Invoer voor oefening →

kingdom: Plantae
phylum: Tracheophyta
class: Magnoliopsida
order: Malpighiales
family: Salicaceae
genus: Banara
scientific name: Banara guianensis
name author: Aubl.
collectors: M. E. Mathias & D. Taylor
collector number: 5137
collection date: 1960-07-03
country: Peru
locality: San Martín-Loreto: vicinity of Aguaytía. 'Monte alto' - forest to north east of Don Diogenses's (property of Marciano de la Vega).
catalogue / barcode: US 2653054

---

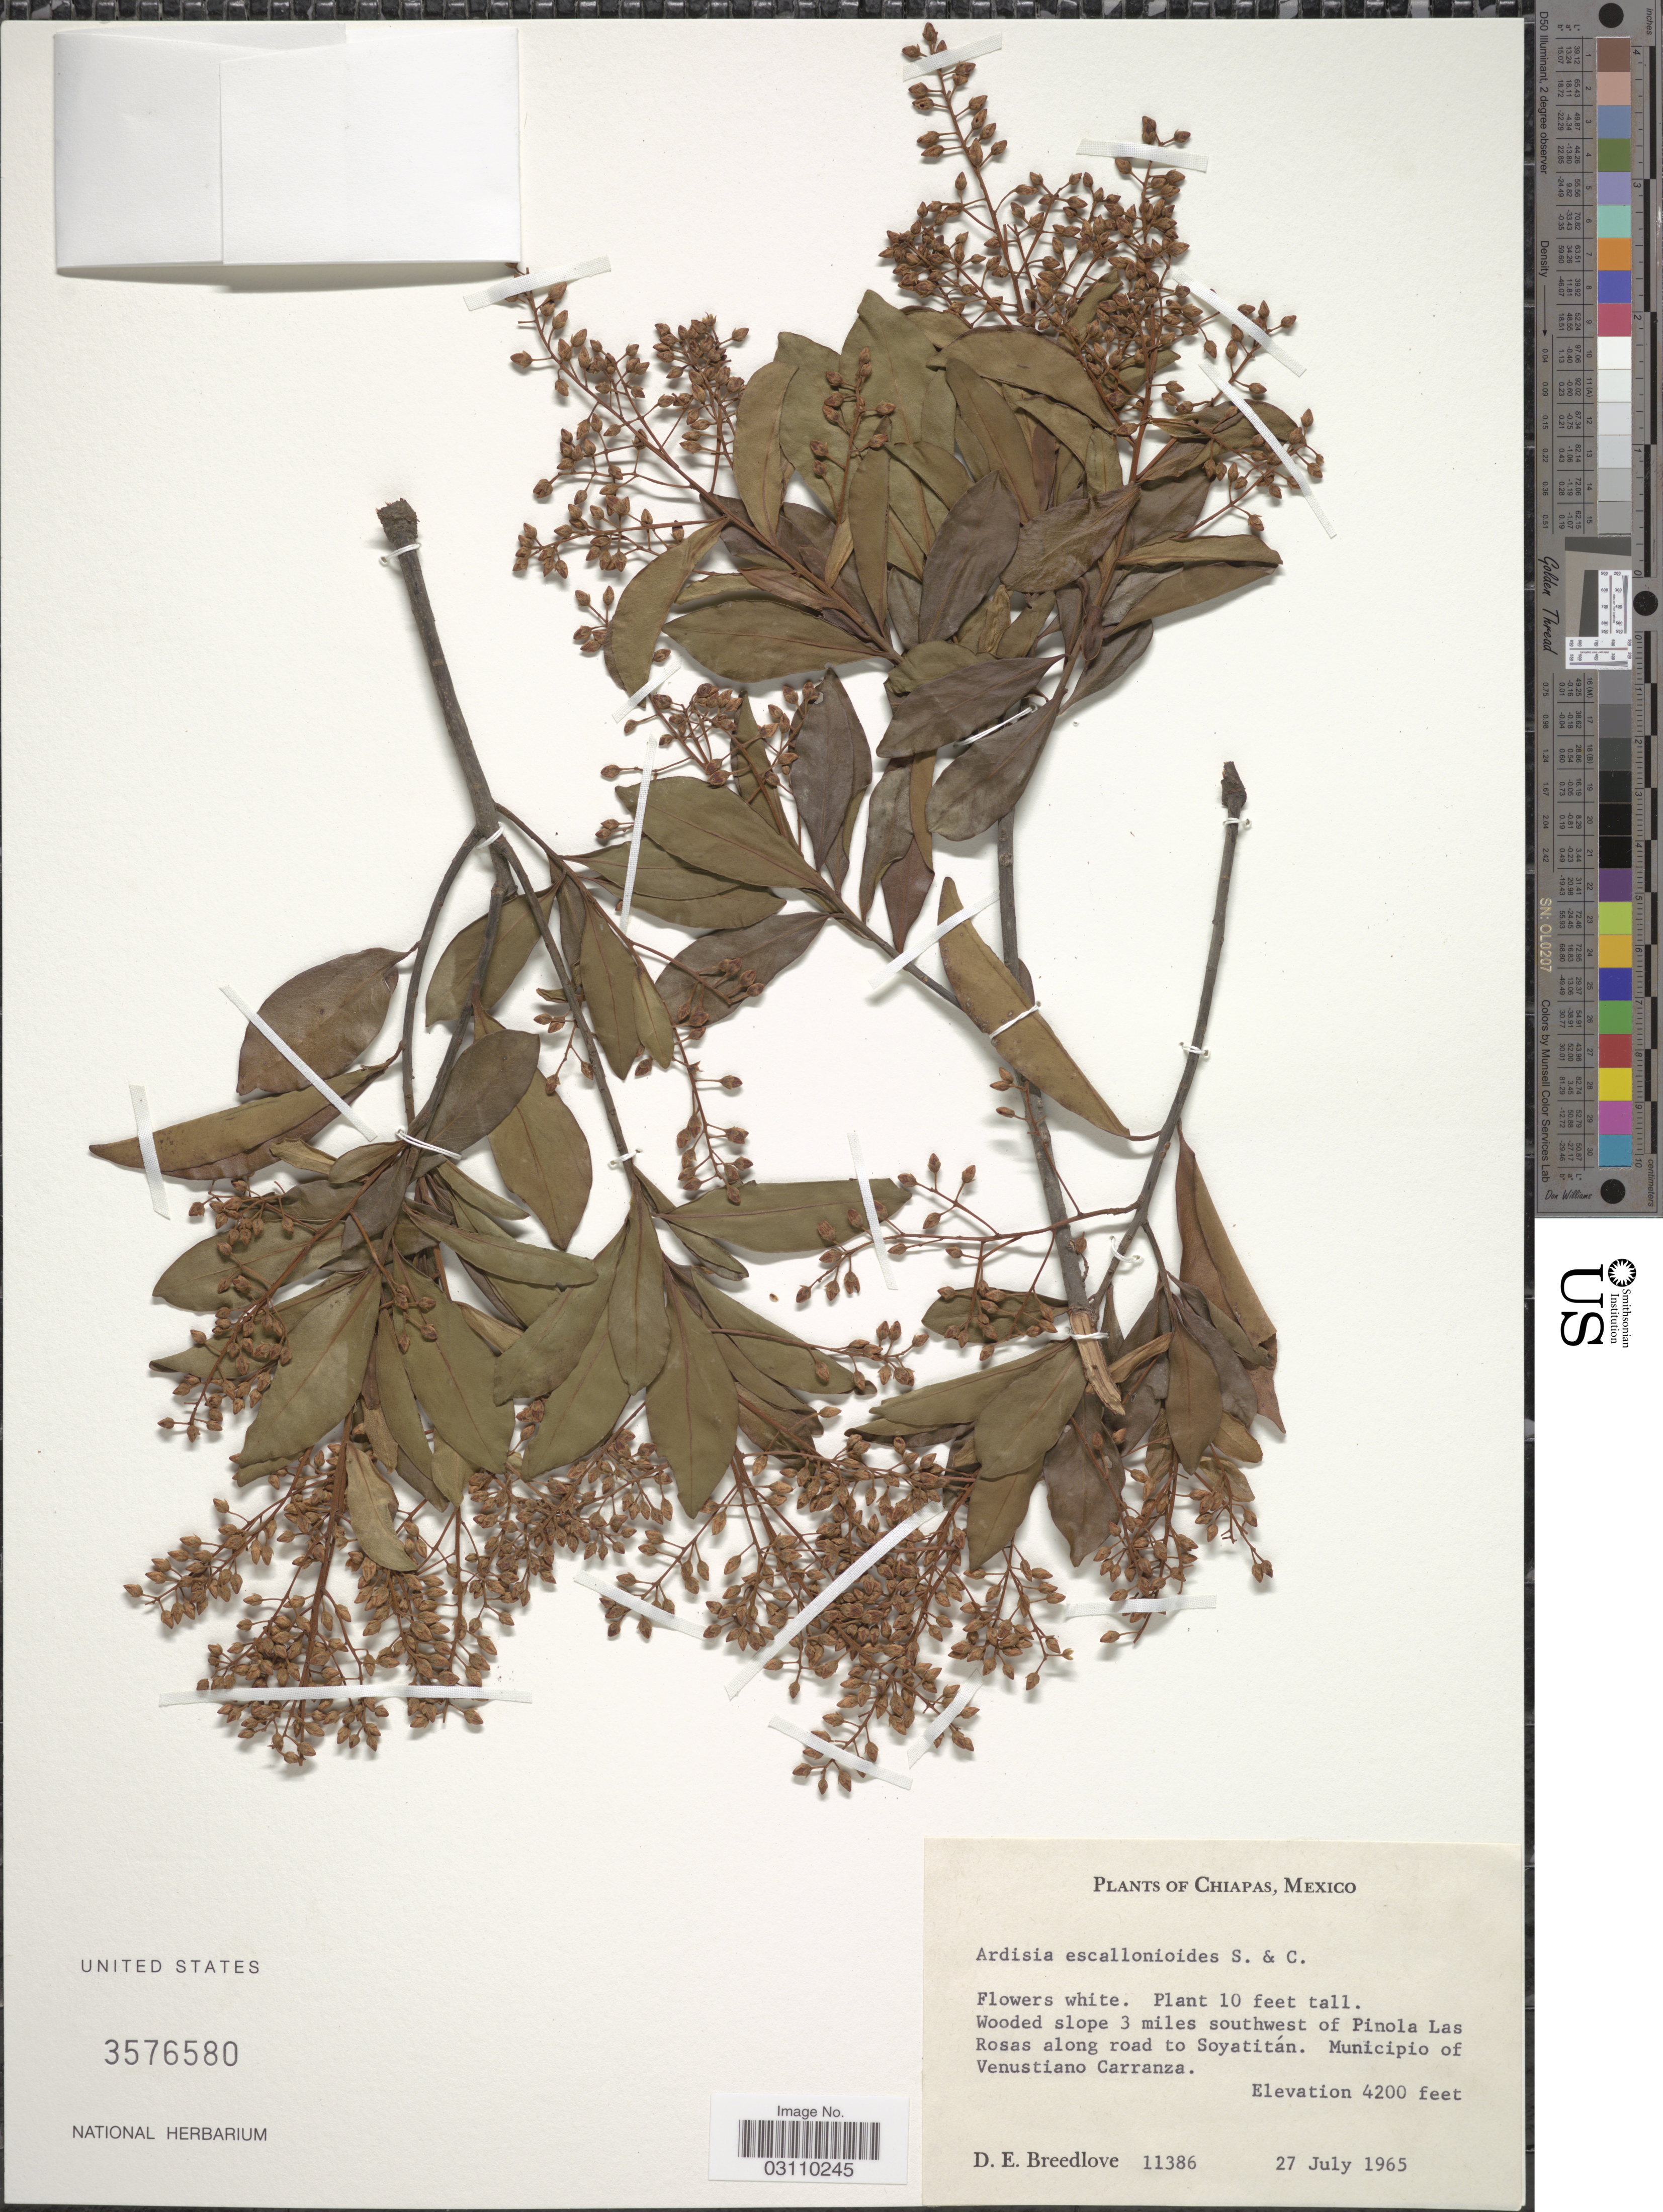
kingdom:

Schriftelijke opdracht →
Citeer uit het materiaal letterlijk het deel dat begint met de regel met "genus: Banara" en eindigt met de regel met "locality: San Martín-Loreto: vicinity". Neem beide regels mee.

Antwoord →
genus: Banara
scientific name: Banara guianensis
name author: Aubl.
collectors: M. E. Mathias & D. Taylor
collector number: 5137
collection date: 1960-07-03
country: Peru
locality: San Martín-Loreto: vicinity of Aguaytía. 'Monte alto' - forest to north east of Don Diogenses's (property of Marciano de la Vega).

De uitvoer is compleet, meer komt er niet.